Early next morning we stumbled out of a bar, fed up with the thick air and raucous crowd, and walked in the direction of the * and the ×. Before crossing a canal we walked down to the side of the bridge, whose old arches were lit at a hard angle to reveal their texture, riddled with pockmarks. This bridge was an important battle front in the war for Finnish independence from Russia, Aamu told me. The battered bridge wore its bullet holes without revealing their gravity to a casual passerby. Standing on the banks in the tall grass, it was as if I had already seen, or already knew the things Aamu wanted to show me of her city. These are the things I would pick out of a place, the kind of things I had discovered back home.

We took off sailing from Helsinki around the archipelago between Finland and Sweden on a boat called Swan. The sailboat belongs to a friend’s father (captain), and we would stop off each evening in the harbors of the larger islands. Every harbor had a bar filled with sailors, and we would naturally share tables and swap sea stories with the rest of the gangs that had drifted in from the docks. Another crew in one bar knew a swimming hole near the harbor, and we all stumbled from the bar down the shore after last call and stripped down for a swim before retiring to the ship. Captain, who was not in on our harbor bar jaunts, bedding down early on the boat, insisted on having all hands on deck in the early morning, and so we dutifully took our turns at the ropes and controls while others could sneak off to out-of-the-way parts of the boat and catch a nap.

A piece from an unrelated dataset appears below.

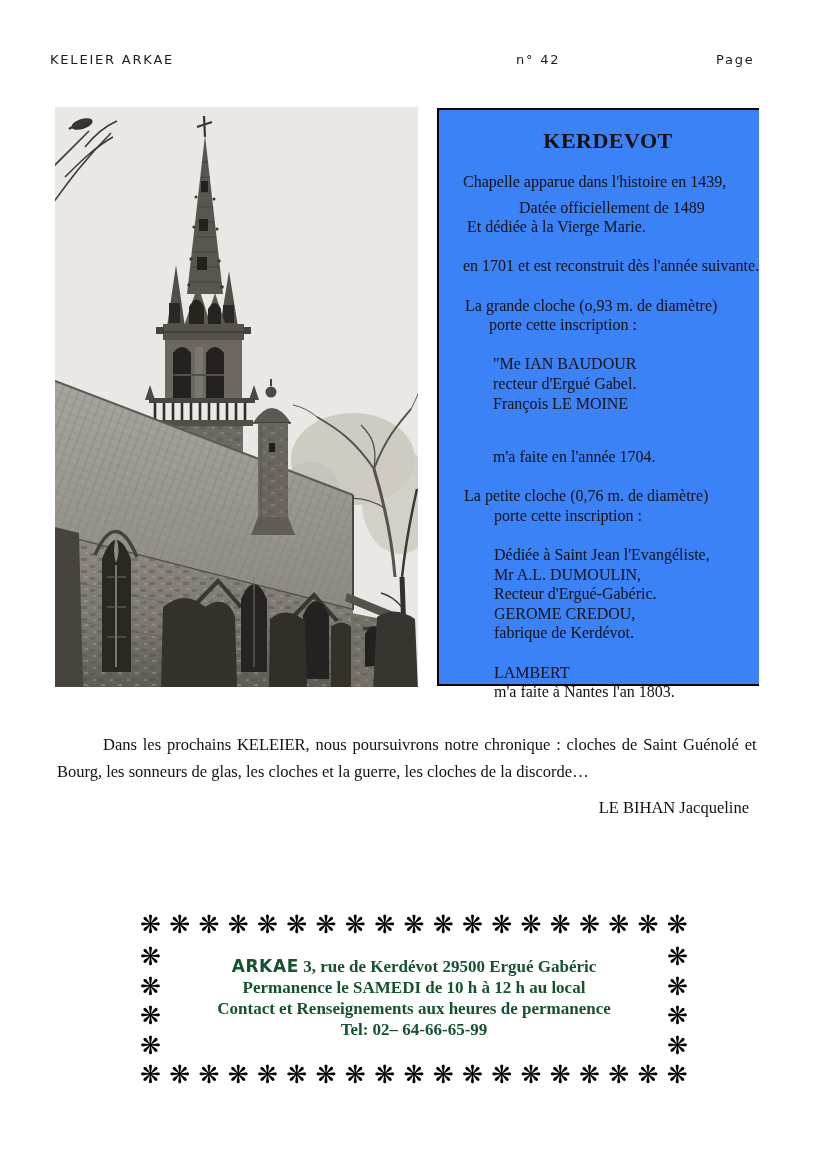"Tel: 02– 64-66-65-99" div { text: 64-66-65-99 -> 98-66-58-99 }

We rented bikes for a day on one island and rode around the forest paths, stopping when someone would spot a patch of wild berries along the road. At the end of the bike trip, we bought a liter of ice cream back at the harbor and loaded the berries into the mixture. Every harbor had a sauna—an important part of Finnish culture—and I had no idea what the protocol was for cleaning, clothing, or conversing. Following the lead of Aamu and the rest of our gang (stripping, drinking, stoking the fire, beating each other with bunches of wild branches, wading into the chill Baltic Sea), I didn’t have any problems.

One night on the island we went fishing for our dinner, and by chance I caught the largest fish, a pike which was to feed the group. It was my first time eating a fish I’d caught and cooked, and so the Finns walked me through the steps. Start by bashing the fish’s head in with a rock to curtail the suffering, then the classic photo op, then gutting, scaling, chopping into medallions, and grilling over the fire. I had to take frequent breathers from this survival mode, as the fish watched me with its round eyes as I did my work, and the still-twitching fins seemed to writhe as I made my cuts. When my fish was roasting, Aamu asked me how it made me feel, and I think I said something like, “too human.”

Back in Helsinki we spent an afternoon exploring an old fort first used by the Russians, then the Swedes, now the Finnish civilians. Walking along the retired embankment where small clusters of teenagers drink and carouse, Aamu stopped under four massive trees whose branches were hanging low in bloom. She motioned for me to come closer, not saying a word, and I took a few steps back to join her under the trees. The grove was humming with the concerted buzz of throngs of bees, who were working the blossoming branches. Lying still under the trees, looking up through the body of the trees looked like a stretch of American highway on a hot day, shivering in the radiant vapors. The bees’ hum put the teenagers completely out of earshot, as we lay there lost in the resonance of this massive microculture.

Of course there was no sleeping my last night in Finland. We rode the wave of our contagious energy from studio to restaurant to bar to dance club to seashore to apartment, soaking up the final hours we would spend together for a long time. Aamu and the rest of our party all came along to the airport, finishing off the roll of film and nursing cups of coffee before I walked down the jet way at the last moment. I cried all the way to Stockholm, and dreamed hard through the flight to New York. I landed in a weary-eyed daze Sunday morning, just a couple hours later than I had departed, as though the sun had held still in its course through the summer sky, or at least slowed way, way down.